(Saved data entries)

:::::

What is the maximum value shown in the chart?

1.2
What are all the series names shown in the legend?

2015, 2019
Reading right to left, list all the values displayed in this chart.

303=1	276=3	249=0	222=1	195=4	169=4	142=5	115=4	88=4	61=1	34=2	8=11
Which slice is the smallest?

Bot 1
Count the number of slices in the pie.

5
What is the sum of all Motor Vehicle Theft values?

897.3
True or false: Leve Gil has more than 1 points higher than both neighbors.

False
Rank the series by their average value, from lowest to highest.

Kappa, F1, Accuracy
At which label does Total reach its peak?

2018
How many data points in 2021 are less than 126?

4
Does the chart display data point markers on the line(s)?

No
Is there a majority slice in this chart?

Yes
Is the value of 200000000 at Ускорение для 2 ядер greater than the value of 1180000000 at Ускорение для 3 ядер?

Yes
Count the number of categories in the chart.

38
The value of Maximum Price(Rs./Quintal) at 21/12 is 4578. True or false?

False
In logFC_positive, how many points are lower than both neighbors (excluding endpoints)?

:::::

Problem to solve> How many lines of the listing above contain the word "chart"? Reply with the number alone.

Exercise output> 5